■ **What this task involves**:
Recast everything from the line containing "Is there a majority slice in this chart?" down to the end of the items as a JSON list of strings, one string per line, leaving out blank lines and the picture markers.
* * * *
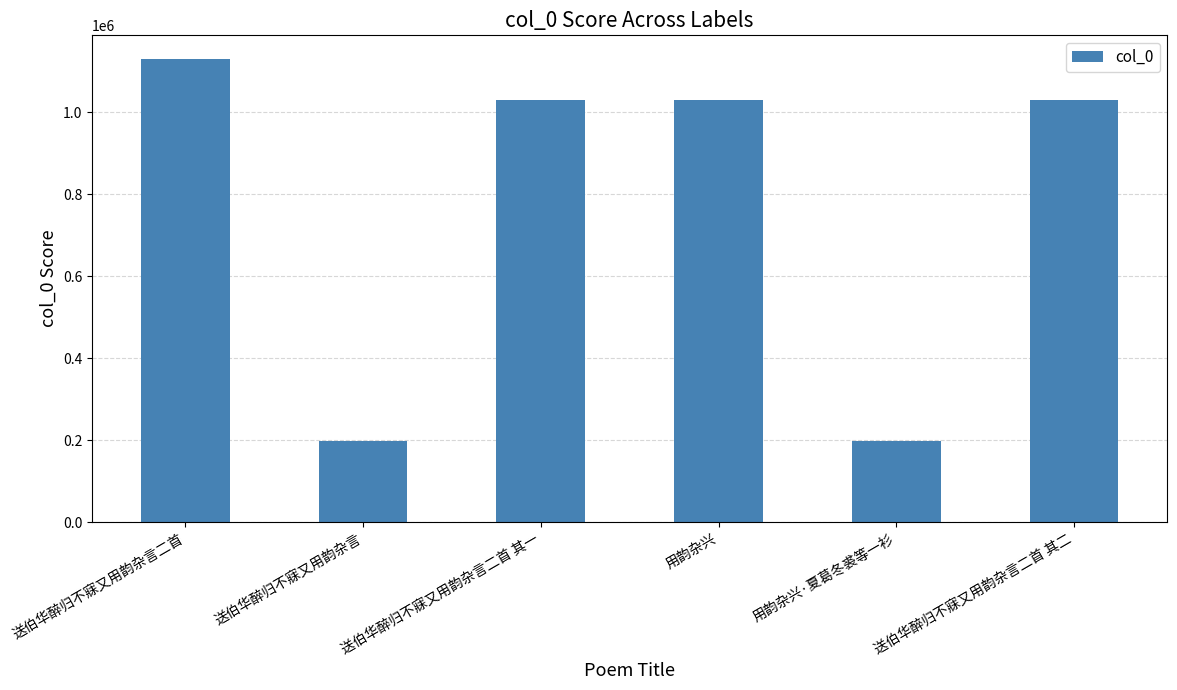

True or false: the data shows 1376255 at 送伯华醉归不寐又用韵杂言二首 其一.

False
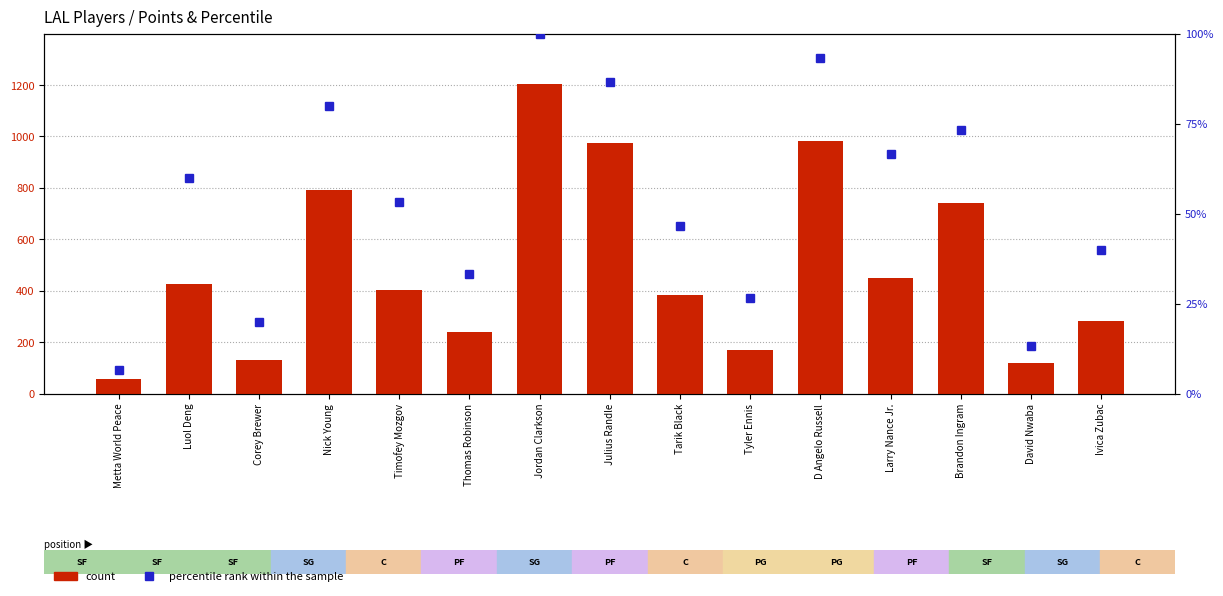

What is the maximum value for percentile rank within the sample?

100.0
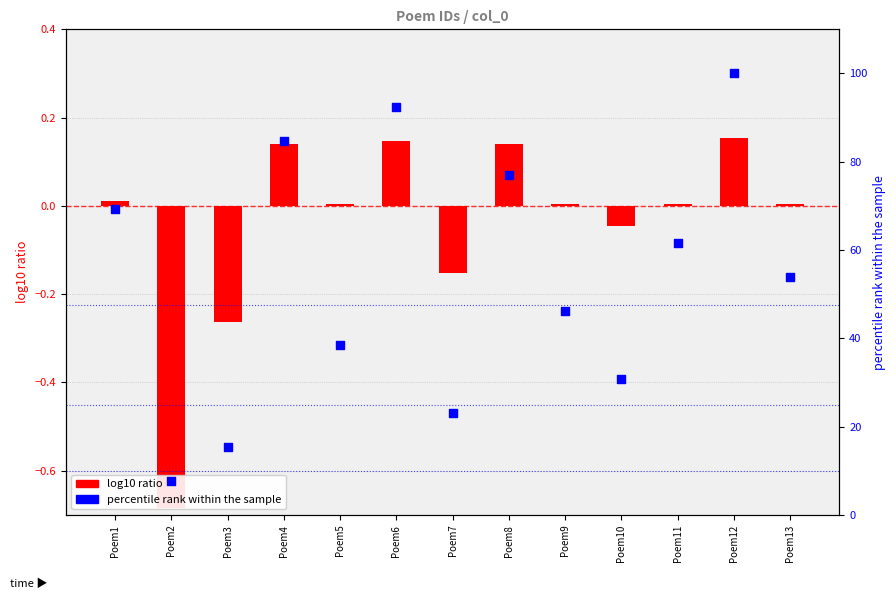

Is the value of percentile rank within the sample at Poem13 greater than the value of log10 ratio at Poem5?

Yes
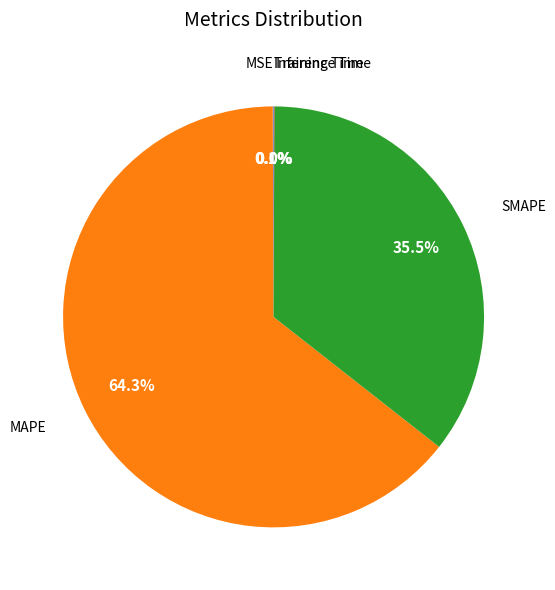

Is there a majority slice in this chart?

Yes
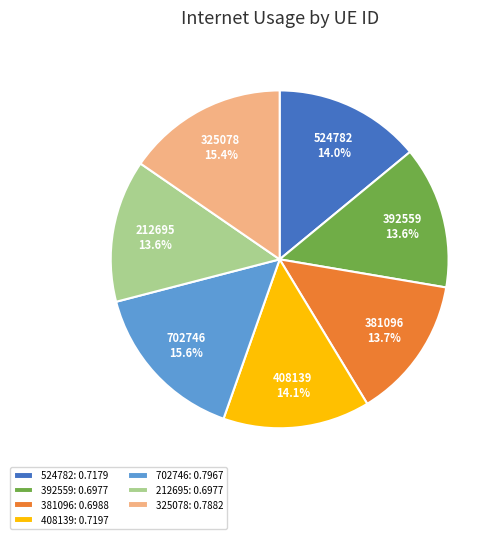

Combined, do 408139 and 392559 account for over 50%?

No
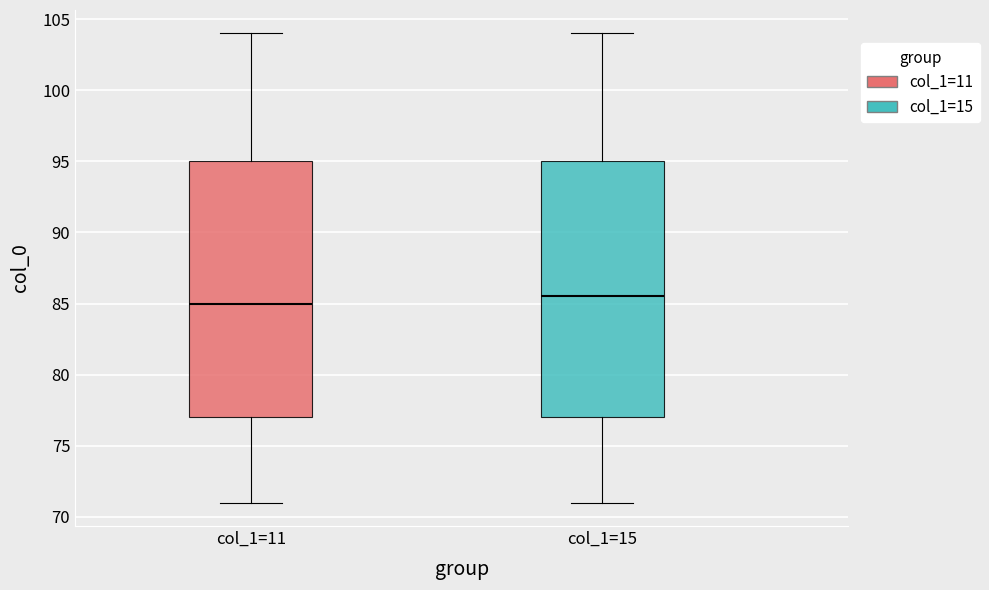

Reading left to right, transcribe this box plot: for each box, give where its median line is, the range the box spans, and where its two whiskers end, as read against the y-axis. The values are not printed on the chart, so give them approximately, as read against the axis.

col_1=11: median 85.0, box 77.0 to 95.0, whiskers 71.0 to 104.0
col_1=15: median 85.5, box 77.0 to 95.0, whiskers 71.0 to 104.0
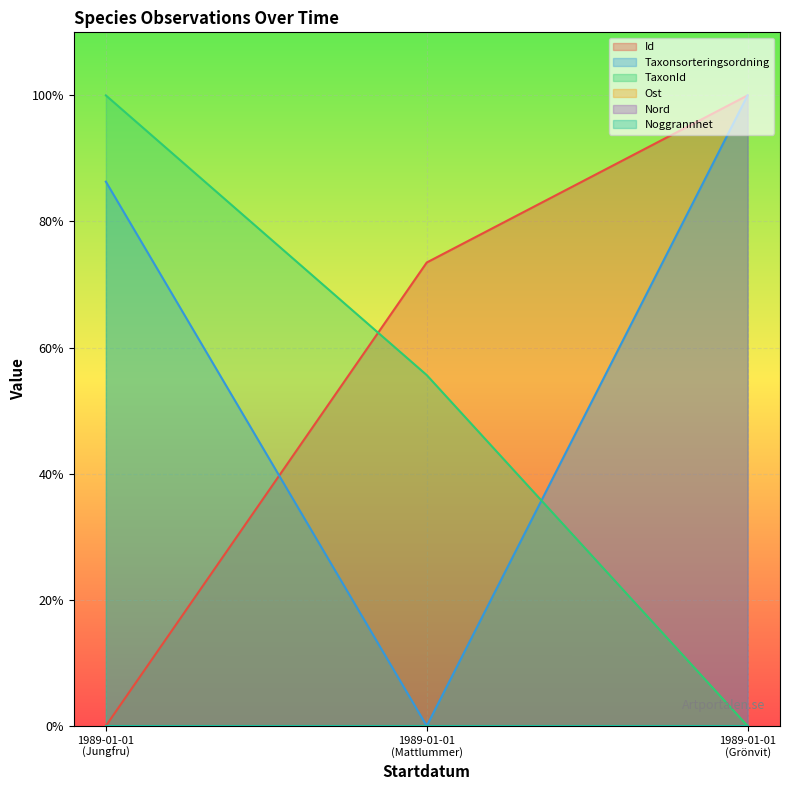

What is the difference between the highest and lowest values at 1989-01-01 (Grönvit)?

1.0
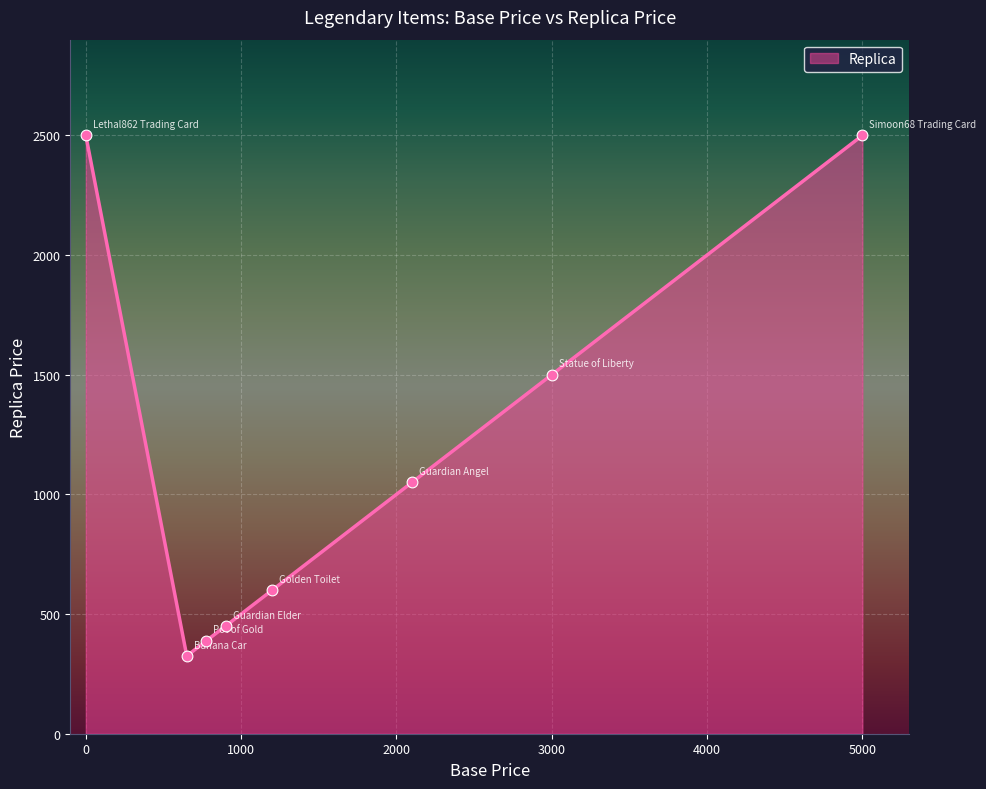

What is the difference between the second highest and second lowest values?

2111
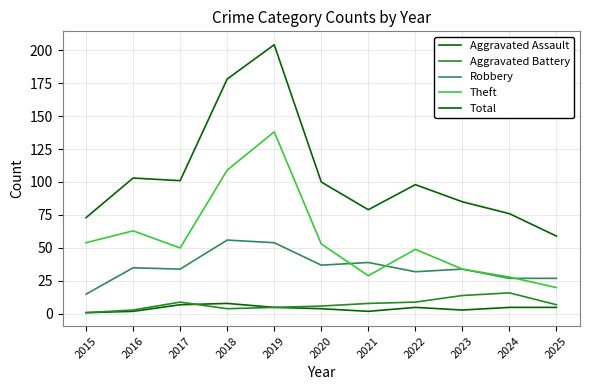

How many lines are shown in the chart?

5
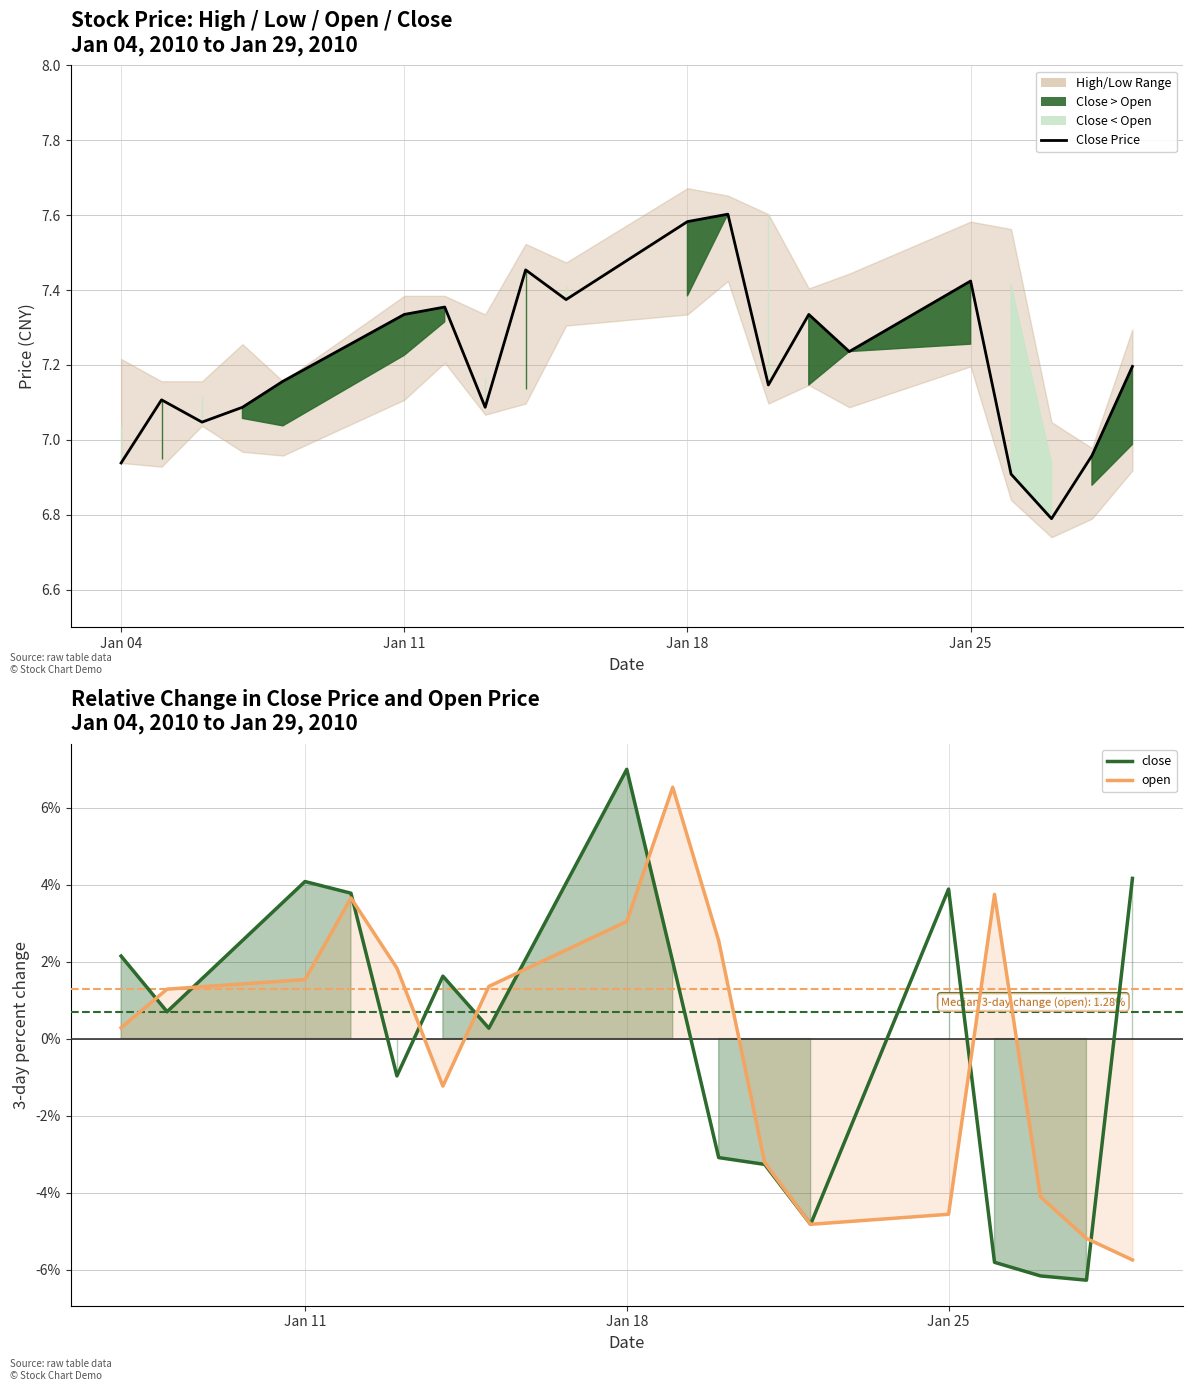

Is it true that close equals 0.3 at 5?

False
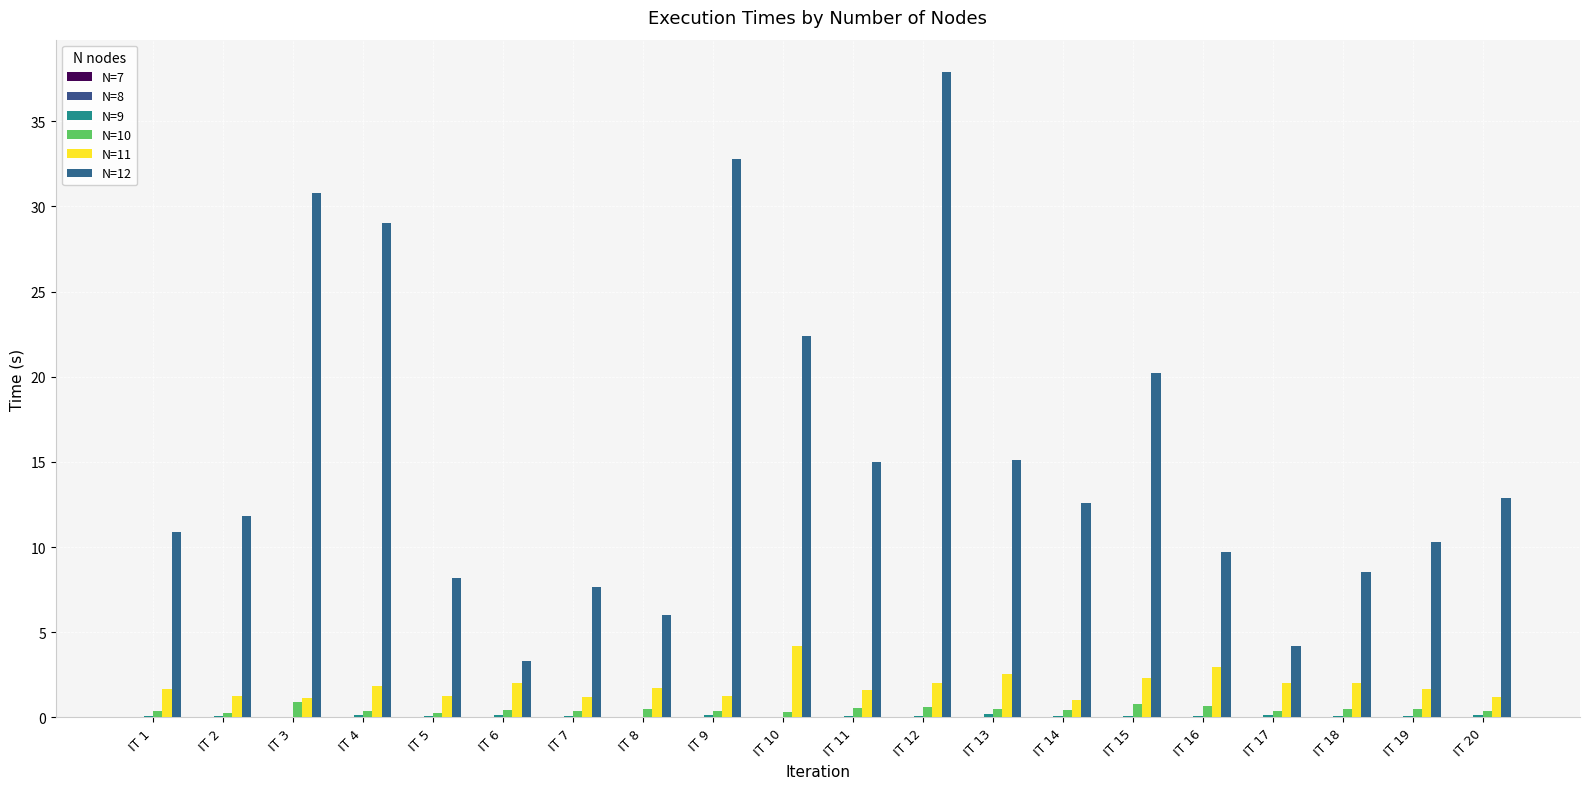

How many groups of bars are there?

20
* * * *
■ **Finished exercise**:
[
  "Is there a majority slice in this chart?",
  "Yes",
  "Combined, do 408139 and 392559 account for over 50%?",
  "No",
  "Reading left to right, transcribe this box plot: for each box, give where its median line is, the range the box spans, and where its two whiskers end, as read against the y-axis. The values are not printed on the chart, so give them approximately, as read against the axis.",
  "col_1=11: median 85.0, box 77.0 to 95.0, whiskers 71.0 to 104.0",
  "col_1=15: median 85.5, box 77.0 to 95.0, whiskers 71.0 to 104.0",
  "What is the difference between the highest and lowest values at 1989-01-01 (Grönvit)?",
  "1.0",
  "What is the difference between the second highest and second lowest values?",
  "2111",
  "How many lines are shown in the chart?",
  "5",
  "Is it true that close equals 0.3 at 5?",
  "False",
  "How many groups of bars are there?",
  "20"
]